A High Wind in Jamaica (Mackendrick, 1965)

Scan the frame from left to right: the flame-kissed knife, the forcibly intoxicated monkey, the chopping block on which the sailors will lop off the monkey’s gangrenous tail. Curious children look on.

Don’t be deceived by the fact that the producers originally had Hayley Mills in mind for the role of Emily. They needed a Deborah Baxter (above center) and after seeing 2000 girls they found one. Dry, lost, affectless, a frighteningly ambiguous and internalizing thing. I wonder though how much more duplicitous a work it would have been with Mills in the role — this is not a children’s film.

Pirates Quinn and Coburn, never so charmingly nefarious, never so indelible.

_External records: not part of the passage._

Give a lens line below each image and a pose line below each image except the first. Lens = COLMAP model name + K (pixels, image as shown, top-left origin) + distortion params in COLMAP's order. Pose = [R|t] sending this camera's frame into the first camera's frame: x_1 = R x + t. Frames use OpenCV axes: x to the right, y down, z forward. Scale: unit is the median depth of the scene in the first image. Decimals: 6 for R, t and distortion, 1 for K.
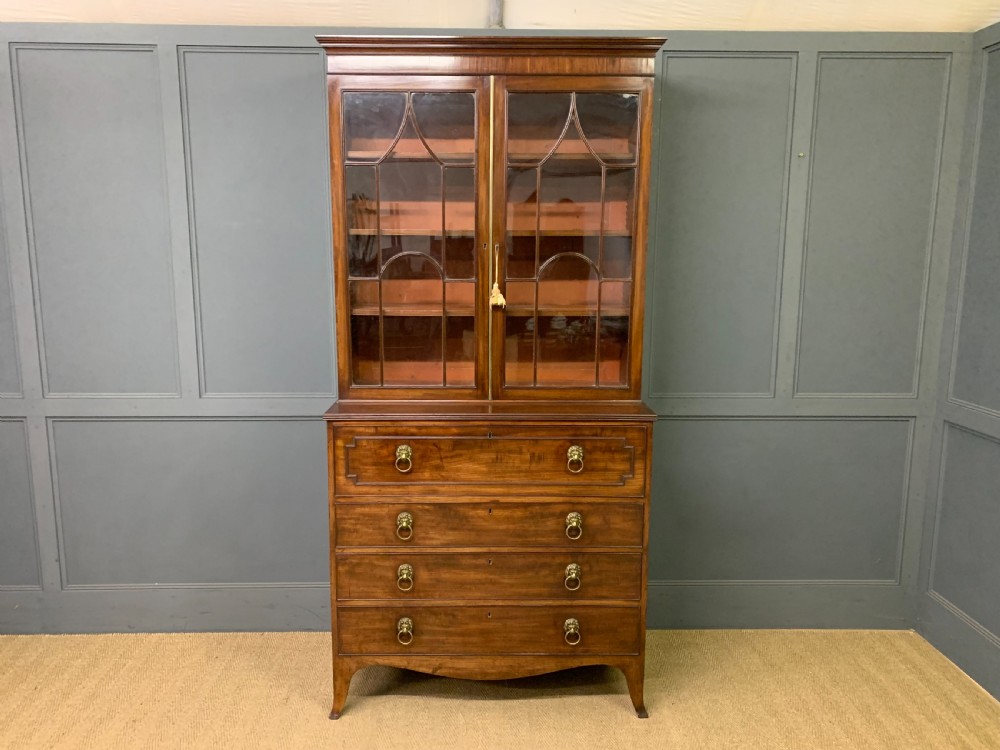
lens RADIAL K [[768.7, 0, 492.5], [0, 768.7, 360.3], [0, 0, 1]] dist [0.045165, -0.041494]
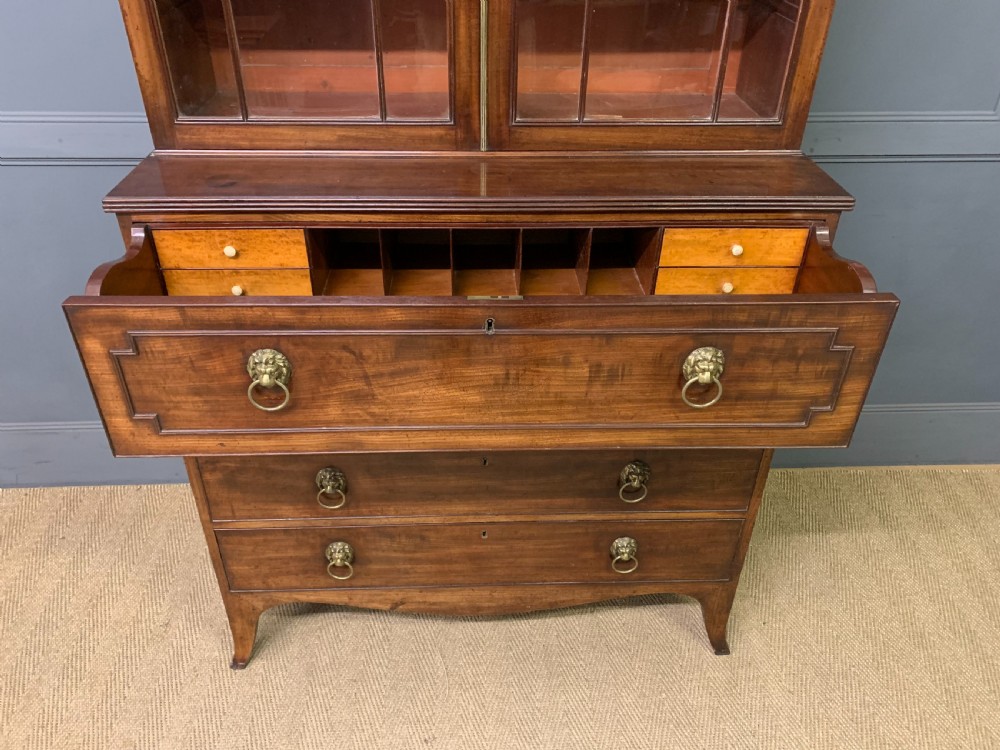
lens RADIAL K [[768.7, 0, 499.7], [0, 768.7, 367.4], [0, 0, 1]] dist [0.045165, -0.041494]
pose [[0.999500, -0.008495, 0.030451, -0.008893], [-0.005219, 0.905656, 0.423982, -0.029261], [-0.031180, -0.423929, 0.905159, 0.529799]]
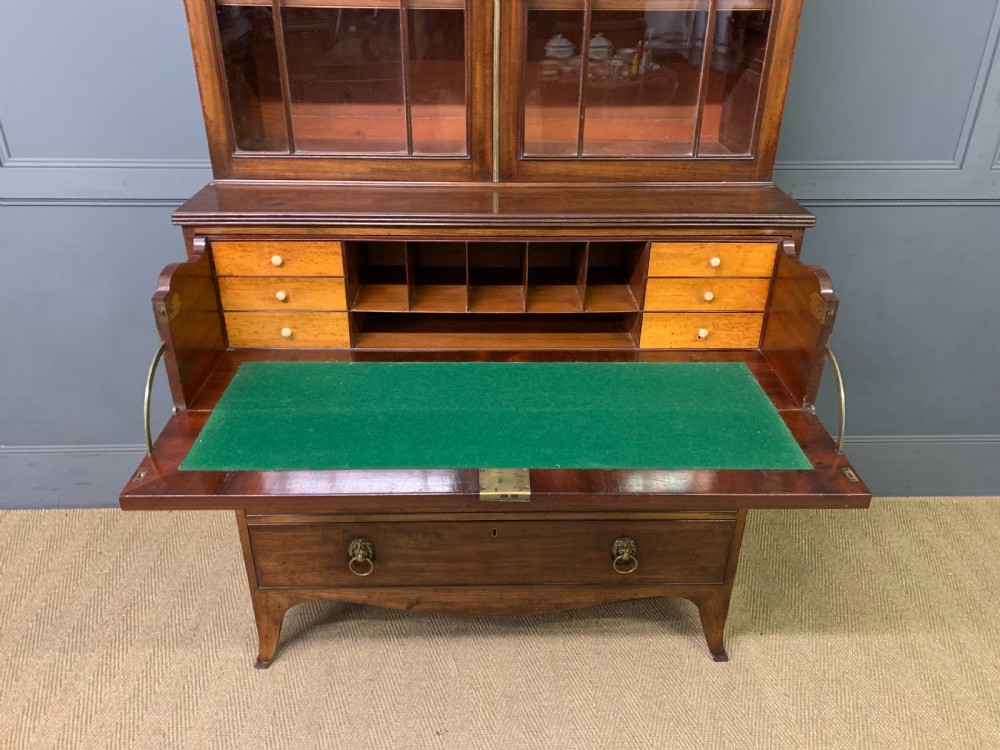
lens RADIAL K [[768.7, 0, 503.2], [0, 768.7, 368.5], [0, 0, 1]] dist [0.045165, -0.041494]
pose [[0.999864, -0.001069, 0.016438, -0.006936], [-0.004384, 0.944647, 0.328059, -0.002520], [-0.015878, -0.328087, 0.944514, 0.452890]]
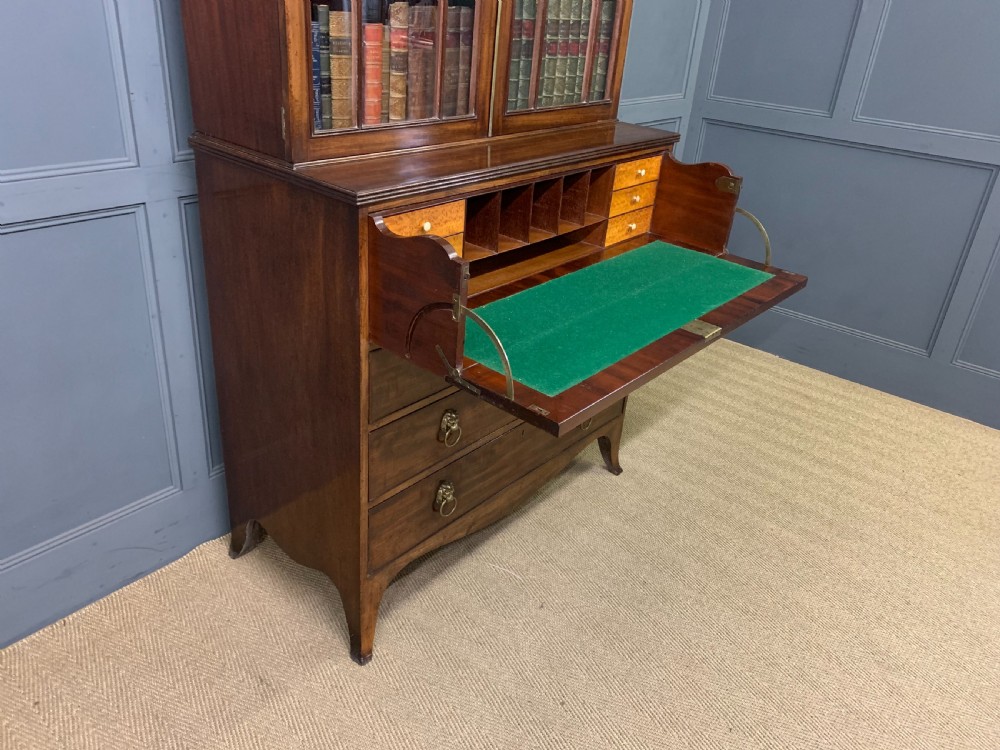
lens RADIAL K [[768.7, 0, 496.3], [0, 768.7, 372.7], [0, 0, 1]] dist [0.045165, -0.041494]
pose [[0.659762, -0.304932, 0.686826, -0.515726], [0.044851, 0.928321, 0.369065, -0.003428], [-0.750135, -0.212690, 0.626148, 0.562691]]
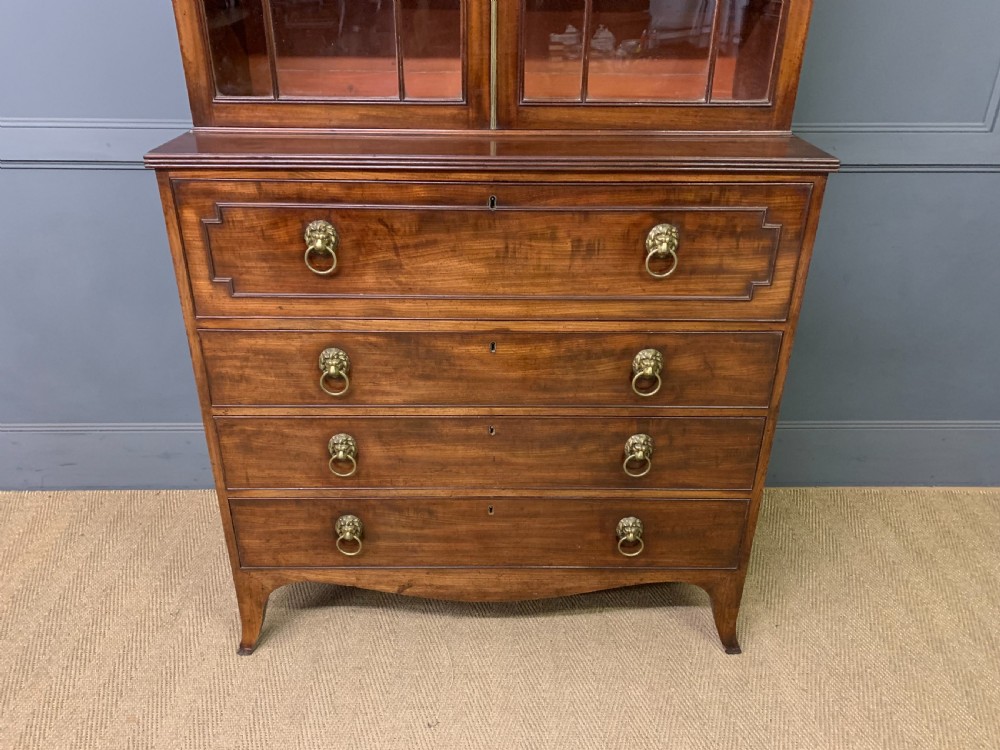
lens RADIAL K [[768.7, 0, 496.9], [0, 768.7, 367.5], [0, 0, 1]] dist [0.045165, -0.041494]
pose [[0.999986, 0.004936, -0.001774, 0.001050], [-0.004125, 0.948977, 0.315319, 0.040681], [0.003240, -0.315307, 0.948984, 0.478317]]
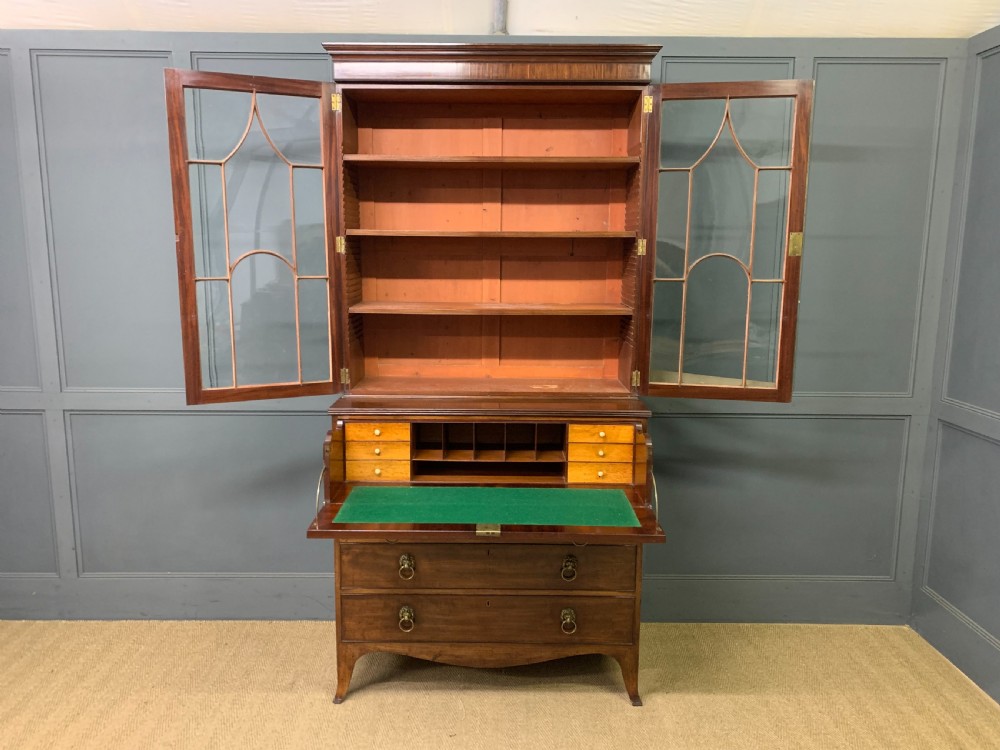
lens RADIAL K [[768.7, 0, 496.2], [0, 768.7, 360.8], [0, 0, 1]] dist [0.045165, -0.041494]
pose [[0.999861, 0.005429, -0.015760, 0.021324], [-0.005427, 0.999985, 0.000165, 0.004264], [0.015760, -0.000079, 0.999876, -0.030957]]
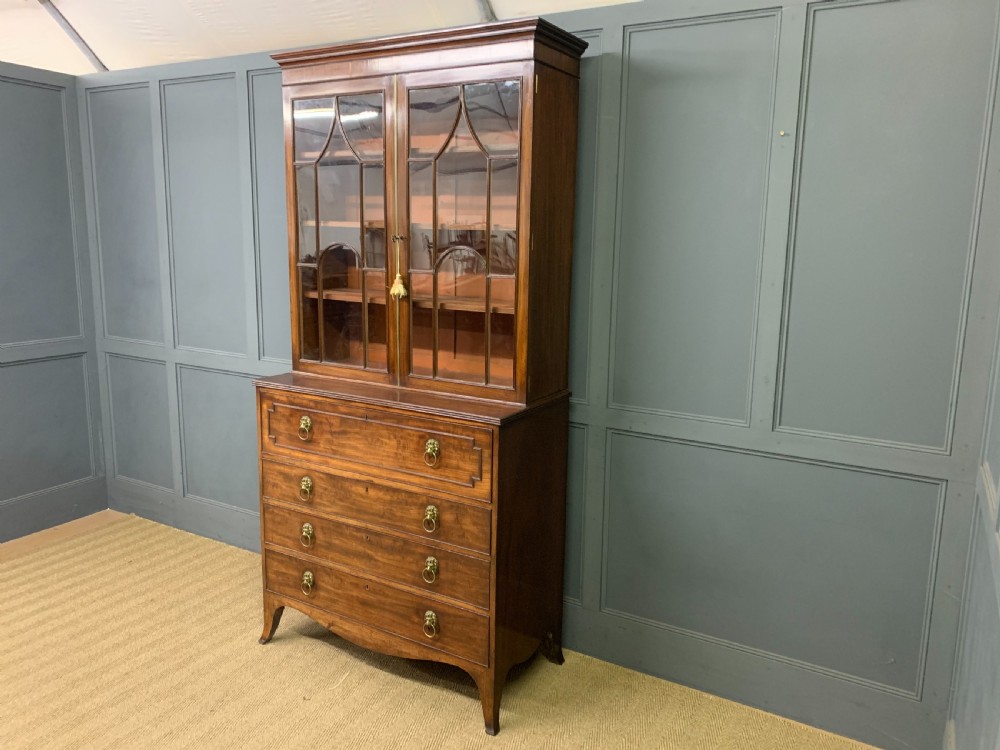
lens RADIAL K [[768.7, 0, 500.5], [0, 768.7, 355.9], [0, 0, 1]] dist [0.045165, -0.041494]
pose [[0.856038, 0.093888, -0.508314, 0.657833], [-0.092382, 0.995322, 0.028263, -0.032159], [0.508590, 0.022765, 0.860708, 0.175906]]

The guileless morbidity and irreverence of children at play, as in this mock burial-at-sea which offends the pirate. Bullet-point juxtapositions of various religious practices, varieties of corruption and depravity. Kids’ casual appropriation of religion and superstition reinforces their power. The pirates are unnerved. Though their lives depend on the literal — ropes, water, sails — their superstitions are strictly observed and not to be trifled with.

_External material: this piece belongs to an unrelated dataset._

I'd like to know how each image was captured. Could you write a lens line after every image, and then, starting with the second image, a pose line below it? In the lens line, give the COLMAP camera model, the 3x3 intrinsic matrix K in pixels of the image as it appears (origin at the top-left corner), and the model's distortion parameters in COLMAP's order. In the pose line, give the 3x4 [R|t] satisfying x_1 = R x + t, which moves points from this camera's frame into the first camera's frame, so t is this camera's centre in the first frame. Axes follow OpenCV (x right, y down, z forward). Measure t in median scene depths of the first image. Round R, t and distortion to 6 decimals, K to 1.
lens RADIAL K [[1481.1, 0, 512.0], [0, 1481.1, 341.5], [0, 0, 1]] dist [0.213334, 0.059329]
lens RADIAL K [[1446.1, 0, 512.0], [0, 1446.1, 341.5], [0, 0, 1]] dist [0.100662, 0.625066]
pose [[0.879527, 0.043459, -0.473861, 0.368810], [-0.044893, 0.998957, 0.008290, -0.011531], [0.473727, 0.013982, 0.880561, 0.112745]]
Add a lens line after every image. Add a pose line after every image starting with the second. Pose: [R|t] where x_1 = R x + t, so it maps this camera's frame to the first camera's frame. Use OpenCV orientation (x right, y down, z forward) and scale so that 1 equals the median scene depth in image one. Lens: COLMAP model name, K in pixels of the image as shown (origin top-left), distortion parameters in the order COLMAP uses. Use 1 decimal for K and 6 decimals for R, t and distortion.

It’s okay to be shocked at what a fifty-year-old man and ten-year-old girl convey here. (Quinn inscribed Baxter’s sister’s autograph book “To my future sister in law!”)

And it goes on; there are nuances. Say what you will about the release of sexual tension in the scene where Emily’s leg is impaled by a spike.

The song “High on a Gallows Tree” which opens and closes the film grossly contradicts what Mackendrick accomplishes with a pathos hewn from more durable substances.

Children are usually made out to be such sentimental creatures, but here their pragmatic efficiency seems at times to register as more cynical and brutal than what the pirates are capable of. When Emily asks if her eldest brother is coming back, not knowing he’s dead, Coburn answers coldly, “He’s not coming back, he had an accident,” almost daring the child to have an emotional response. She says, “Edward wants to know if he can have his blanket.” Coburn is nonplussed. Survival requires terse negotiation. Neither Emily nor the viewer has time for tears — that suppression of emotional payoff is Mackendrick’s most sophisticated technique.

It’s useless to talk about what the film could have been, how much was cut, what Mackendrick actually intended. Shipwreck analogies are too easy.